Ibasho Principles

Ibasho’s Eight Principles are:

1. Older people are a valuable asset to the community (elder wisdom)

In modern society, the elderly are often considered to be a burden and people who need care and looked after. However, the elders’ wealth of wisdom is something to be valued and treasured. Ibasho believes in a society where the elderly can contribute to the society with confidence and are leaned on and valued.

2. Creating informal gathering places (normalcy)

Living in institutions: lives with strict rules and schedules are confining and limiting. Ibasho believes in places of normalcy where elders can pop in at any time at their leisure.

3. Community members drive development and implementation (community ownership)

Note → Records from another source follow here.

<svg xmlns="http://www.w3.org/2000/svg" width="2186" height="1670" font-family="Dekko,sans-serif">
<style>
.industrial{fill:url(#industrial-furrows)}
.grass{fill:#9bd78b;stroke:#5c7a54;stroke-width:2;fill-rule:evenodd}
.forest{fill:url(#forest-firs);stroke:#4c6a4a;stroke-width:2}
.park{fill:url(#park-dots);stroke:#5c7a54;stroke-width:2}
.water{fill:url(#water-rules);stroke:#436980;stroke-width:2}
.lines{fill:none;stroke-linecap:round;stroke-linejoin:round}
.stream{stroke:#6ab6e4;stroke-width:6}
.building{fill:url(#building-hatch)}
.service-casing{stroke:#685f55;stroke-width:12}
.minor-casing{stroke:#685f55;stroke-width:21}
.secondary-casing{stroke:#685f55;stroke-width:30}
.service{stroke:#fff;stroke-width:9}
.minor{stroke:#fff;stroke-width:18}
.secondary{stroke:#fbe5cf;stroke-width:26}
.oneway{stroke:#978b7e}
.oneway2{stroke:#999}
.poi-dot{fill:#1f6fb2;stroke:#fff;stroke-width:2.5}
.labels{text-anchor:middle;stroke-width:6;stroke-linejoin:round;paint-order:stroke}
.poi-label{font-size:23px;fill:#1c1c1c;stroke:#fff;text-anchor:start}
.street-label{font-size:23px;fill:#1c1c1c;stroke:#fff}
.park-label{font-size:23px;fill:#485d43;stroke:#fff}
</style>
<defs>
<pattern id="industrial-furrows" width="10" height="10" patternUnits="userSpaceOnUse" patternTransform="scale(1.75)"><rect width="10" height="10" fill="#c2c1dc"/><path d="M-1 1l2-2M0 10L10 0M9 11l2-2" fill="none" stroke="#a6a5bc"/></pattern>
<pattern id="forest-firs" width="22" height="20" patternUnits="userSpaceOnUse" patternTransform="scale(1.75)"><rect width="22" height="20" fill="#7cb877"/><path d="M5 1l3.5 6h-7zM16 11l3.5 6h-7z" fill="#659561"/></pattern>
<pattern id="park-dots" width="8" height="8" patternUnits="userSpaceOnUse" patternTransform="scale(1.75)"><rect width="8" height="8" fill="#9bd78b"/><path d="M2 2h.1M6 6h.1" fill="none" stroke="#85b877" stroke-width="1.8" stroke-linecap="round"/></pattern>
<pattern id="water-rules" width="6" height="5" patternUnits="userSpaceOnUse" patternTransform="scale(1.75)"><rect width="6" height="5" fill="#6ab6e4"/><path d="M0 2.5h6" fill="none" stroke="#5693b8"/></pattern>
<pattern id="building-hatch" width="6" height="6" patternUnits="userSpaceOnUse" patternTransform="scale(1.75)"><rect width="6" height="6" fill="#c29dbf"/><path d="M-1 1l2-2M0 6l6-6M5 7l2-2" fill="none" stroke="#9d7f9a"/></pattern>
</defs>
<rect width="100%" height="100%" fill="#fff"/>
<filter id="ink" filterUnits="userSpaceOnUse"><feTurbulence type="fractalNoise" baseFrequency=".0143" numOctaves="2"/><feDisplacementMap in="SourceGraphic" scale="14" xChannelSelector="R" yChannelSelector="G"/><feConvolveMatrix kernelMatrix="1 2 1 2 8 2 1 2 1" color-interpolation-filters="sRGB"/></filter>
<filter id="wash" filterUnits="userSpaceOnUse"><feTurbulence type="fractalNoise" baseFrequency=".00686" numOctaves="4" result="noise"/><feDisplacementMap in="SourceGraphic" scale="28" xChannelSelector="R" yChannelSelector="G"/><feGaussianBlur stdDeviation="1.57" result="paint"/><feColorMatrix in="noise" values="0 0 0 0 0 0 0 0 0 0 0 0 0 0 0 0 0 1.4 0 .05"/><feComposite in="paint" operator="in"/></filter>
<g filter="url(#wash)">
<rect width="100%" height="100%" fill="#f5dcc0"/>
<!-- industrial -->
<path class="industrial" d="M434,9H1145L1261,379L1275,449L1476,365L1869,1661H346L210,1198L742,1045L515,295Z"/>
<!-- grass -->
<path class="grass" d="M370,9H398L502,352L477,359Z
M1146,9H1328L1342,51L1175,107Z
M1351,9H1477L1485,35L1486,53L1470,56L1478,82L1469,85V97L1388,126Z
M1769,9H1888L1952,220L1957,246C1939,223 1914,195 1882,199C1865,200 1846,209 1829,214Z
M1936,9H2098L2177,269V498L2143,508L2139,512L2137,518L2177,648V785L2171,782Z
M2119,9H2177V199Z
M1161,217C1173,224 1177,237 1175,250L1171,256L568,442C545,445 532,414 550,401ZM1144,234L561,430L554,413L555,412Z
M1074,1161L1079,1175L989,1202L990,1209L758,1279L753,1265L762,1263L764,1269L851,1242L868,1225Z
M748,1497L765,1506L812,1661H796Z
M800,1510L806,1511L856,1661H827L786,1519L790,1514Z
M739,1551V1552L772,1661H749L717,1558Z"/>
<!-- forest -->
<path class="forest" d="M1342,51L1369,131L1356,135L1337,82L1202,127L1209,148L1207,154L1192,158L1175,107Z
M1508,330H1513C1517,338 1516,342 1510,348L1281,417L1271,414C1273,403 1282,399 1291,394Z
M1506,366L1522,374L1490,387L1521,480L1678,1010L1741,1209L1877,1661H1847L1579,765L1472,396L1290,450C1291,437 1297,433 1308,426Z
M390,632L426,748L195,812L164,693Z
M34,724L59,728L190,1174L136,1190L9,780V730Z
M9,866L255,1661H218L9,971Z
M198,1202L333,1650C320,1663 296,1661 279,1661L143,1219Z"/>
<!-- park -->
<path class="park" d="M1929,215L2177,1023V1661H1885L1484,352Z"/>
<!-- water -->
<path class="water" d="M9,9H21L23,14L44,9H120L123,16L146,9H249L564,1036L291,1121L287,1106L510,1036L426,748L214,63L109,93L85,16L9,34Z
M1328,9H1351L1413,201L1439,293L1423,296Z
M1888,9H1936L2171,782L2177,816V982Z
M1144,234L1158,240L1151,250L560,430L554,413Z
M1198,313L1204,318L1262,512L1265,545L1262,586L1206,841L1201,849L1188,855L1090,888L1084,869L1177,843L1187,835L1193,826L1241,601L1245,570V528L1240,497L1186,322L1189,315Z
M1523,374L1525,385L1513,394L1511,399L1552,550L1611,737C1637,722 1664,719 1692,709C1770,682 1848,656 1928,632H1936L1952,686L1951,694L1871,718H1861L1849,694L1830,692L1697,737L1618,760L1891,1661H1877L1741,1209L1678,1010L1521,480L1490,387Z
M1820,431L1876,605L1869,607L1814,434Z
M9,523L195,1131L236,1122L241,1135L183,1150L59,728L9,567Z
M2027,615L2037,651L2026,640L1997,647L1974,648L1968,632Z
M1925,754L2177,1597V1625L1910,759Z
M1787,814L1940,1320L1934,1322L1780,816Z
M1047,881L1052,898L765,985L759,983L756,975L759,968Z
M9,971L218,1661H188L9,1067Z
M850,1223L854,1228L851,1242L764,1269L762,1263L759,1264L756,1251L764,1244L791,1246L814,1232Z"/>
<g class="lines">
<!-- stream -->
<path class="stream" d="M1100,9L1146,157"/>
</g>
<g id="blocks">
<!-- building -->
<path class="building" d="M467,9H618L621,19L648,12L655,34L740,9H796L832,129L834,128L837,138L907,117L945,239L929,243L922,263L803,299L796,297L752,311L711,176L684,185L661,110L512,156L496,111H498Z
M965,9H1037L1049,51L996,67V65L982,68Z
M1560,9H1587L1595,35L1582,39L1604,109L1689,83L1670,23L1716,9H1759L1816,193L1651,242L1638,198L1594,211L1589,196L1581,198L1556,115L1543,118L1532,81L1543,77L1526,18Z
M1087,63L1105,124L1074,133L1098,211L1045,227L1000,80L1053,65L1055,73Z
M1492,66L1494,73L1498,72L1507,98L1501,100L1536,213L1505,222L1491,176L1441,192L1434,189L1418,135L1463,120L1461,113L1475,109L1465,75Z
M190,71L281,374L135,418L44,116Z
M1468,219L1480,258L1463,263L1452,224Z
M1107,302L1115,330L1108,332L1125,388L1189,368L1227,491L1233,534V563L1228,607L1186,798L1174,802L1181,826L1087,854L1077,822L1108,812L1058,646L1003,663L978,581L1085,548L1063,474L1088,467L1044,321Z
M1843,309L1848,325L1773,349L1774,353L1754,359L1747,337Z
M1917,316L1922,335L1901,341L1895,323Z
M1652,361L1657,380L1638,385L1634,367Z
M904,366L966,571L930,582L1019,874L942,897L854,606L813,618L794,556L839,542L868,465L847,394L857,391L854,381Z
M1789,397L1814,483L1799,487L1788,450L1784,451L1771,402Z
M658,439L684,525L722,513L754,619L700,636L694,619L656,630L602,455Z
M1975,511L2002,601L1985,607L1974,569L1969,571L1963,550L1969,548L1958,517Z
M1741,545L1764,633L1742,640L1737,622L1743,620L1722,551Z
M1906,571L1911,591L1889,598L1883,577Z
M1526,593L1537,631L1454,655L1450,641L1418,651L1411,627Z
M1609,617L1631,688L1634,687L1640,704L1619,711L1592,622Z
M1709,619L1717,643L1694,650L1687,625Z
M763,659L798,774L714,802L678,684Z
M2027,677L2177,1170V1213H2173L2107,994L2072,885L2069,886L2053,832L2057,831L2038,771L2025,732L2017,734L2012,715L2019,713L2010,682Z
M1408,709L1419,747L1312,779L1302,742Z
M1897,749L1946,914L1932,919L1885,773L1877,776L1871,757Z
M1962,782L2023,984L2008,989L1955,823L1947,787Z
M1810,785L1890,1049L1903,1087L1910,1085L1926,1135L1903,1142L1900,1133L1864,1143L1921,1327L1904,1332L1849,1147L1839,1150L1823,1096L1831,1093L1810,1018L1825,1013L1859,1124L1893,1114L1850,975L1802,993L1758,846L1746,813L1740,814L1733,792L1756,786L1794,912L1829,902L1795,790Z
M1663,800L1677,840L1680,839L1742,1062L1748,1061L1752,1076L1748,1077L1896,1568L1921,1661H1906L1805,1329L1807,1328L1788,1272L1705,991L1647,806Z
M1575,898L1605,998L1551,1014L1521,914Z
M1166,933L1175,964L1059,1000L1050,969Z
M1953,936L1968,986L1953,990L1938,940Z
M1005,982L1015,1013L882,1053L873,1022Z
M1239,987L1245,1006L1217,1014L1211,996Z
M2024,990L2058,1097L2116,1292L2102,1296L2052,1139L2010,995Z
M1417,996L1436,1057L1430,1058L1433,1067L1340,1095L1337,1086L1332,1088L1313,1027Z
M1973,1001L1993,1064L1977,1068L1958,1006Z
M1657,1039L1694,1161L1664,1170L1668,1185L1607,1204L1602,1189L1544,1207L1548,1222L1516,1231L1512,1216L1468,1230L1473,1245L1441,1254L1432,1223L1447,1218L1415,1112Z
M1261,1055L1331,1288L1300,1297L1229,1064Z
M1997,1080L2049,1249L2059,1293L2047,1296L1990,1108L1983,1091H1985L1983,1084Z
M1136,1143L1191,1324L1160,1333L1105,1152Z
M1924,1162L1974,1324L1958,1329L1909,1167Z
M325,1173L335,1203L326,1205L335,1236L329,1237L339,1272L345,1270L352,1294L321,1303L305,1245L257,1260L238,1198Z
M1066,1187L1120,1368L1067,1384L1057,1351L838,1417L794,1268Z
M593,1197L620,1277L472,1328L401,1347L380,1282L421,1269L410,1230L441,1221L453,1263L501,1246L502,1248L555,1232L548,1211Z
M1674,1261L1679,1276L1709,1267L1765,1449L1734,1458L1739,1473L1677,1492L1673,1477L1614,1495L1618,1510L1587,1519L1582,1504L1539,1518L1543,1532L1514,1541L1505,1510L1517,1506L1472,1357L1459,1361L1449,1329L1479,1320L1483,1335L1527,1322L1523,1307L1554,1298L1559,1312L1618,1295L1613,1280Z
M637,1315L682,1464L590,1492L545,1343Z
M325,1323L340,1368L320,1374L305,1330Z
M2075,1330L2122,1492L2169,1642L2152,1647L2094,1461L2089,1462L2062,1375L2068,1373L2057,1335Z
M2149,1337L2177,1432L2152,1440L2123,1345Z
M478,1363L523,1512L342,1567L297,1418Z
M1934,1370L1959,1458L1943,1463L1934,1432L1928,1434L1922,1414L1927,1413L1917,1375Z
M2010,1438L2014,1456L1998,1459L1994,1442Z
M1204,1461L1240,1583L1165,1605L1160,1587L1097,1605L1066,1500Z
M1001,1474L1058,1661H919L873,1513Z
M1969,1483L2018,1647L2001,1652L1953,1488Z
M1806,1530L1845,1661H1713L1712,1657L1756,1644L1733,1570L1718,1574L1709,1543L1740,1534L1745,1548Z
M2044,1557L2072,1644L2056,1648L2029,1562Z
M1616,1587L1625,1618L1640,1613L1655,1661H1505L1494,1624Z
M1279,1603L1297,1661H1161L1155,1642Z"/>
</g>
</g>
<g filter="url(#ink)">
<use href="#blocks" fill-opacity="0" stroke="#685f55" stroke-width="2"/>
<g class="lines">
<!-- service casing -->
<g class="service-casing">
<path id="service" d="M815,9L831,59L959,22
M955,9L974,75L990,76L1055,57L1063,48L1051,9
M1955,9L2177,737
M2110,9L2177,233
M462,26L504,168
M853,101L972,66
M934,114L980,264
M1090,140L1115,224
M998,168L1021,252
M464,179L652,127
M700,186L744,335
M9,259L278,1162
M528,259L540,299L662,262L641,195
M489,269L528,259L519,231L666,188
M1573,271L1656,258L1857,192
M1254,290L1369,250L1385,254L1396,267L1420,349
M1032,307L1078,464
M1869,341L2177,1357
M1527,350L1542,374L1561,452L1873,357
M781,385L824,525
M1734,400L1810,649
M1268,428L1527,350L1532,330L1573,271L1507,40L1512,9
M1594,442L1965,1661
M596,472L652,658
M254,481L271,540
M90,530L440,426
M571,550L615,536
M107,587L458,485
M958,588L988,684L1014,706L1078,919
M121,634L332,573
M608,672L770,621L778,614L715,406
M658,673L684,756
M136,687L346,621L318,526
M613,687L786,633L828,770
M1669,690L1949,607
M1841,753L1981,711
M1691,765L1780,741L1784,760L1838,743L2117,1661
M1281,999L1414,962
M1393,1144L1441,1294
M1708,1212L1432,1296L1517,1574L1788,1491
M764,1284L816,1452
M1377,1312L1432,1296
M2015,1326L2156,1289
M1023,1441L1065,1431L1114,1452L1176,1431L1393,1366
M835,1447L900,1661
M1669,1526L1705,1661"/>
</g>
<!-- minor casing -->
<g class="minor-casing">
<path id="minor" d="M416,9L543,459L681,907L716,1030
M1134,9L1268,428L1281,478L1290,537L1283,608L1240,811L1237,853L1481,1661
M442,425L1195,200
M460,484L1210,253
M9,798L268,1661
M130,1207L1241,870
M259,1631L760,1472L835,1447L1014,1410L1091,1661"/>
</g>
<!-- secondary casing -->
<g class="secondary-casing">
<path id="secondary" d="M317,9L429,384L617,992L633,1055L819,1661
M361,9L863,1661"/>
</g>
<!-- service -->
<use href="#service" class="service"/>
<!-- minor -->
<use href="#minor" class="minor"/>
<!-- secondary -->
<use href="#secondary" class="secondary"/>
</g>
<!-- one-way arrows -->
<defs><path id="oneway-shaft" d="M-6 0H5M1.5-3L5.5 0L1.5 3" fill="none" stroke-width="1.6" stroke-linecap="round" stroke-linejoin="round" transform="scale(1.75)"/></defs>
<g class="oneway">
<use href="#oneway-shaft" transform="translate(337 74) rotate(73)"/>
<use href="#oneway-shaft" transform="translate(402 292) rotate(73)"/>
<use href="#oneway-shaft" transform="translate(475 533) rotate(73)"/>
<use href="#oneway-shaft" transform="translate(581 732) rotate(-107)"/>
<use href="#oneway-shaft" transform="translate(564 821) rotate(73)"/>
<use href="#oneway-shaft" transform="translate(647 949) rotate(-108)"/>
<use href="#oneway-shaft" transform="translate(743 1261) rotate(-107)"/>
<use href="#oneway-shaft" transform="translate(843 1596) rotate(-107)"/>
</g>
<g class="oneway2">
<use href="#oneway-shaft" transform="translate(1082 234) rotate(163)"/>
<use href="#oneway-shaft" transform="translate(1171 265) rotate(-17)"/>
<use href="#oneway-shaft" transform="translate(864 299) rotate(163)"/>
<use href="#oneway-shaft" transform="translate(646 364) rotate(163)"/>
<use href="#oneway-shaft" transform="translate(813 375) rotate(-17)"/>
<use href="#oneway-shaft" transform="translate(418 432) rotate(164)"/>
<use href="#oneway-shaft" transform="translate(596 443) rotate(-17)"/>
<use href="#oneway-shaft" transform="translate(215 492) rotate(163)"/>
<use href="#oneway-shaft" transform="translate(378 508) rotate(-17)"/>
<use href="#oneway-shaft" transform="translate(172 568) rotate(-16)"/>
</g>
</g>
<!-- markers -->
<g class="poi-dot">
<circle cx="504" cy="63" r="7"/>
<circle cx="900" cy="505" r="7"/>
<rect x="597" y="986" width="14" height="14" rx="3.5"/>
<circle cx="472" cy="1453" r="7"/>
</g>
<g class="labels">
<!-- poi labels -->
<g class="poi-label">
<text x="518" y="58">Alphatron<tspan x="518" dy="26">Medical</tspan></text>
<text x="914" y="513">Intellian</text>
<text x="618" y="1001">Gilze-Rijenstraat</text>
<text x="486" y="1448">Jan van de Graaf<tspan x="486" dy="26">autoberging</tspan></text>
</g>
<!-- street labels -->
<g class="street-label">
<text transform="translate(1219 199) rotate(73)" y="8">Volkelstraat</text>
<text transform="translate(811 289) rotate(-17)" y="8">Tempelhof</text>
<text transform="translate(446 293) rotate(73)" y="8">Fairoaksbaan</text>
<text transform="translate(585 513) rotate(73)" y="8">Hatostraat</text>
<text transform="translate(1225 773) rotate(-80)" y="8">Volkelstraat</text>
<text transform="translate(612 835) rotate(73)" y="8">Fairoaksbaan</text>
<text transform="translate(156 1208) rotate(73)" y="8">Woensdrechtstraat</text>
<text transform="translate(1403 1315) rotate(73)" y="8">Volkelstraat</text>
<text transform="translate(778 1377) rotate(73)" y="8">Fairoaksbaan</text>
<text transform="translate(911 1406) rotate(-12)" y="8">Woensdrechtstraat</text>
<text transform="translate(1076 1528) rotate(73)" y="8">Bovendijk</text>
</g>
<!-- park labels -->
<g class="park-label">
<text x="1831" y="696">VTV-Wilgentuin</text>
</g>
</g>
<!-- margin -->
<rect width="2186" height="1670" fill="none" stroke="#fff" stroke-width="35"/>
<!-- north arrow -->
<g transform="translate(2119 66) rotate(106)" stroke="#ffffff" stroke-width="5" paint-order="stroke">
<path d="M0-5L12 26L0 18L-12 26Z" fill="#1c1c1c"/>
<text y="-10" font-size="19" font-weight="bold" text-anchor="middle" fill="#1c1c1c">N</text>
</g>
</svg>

Ibasho believes in each member of the community to share a sense of ownership and pride of its place. It is not something that is created for them but it is created with them.

4. All generations are involved in the community (multi-generational)

Connecting within one’s own generation is easy and comfortable but why stop there? Ibasho believes in a place where the young learn from the richly lived lives of the elderly and the elderly learn from the young’s ability to pick up new things quickly.

5. All residents participate in normal community life (de-marginalization)

A cross section of a community includes the young, elderly, disabled, family rearing, care taking and even the socially disconnected. Ibasho is a place to not to worry about what one “can not” do but rather what one “can” do.

6. Local culture and traditions are respected (culturally appropriate)

Each community has its own history and culture. Perhaps it is not something you can quite put your finger on. Ibasho is where one can discover and reflect on the treasures of the community.

7. Communities are environmentally, economically, and socially sustainable (resilience)

Ibasho is a place where we strive for the environment, economy and the people to be in harmony. Ibasho will protect the nature that brings bounty to life, be economically self sufficient, and cherish the connections between each individuals. How special it will be if those connections forge beyond the boundary of the community or even beyond its own country.

8. Growth of the community is organic and embraces imperfection gracefully (embracing imperfection)

Ibasho does not strive for immediate perfection. It is adaptive and flexible in working with life, as life is forever changing. Each community has its own path to balance and perfection. Ibasho believes in the possibility of change. With time, with people, Ibasho will gently embrace imperfection.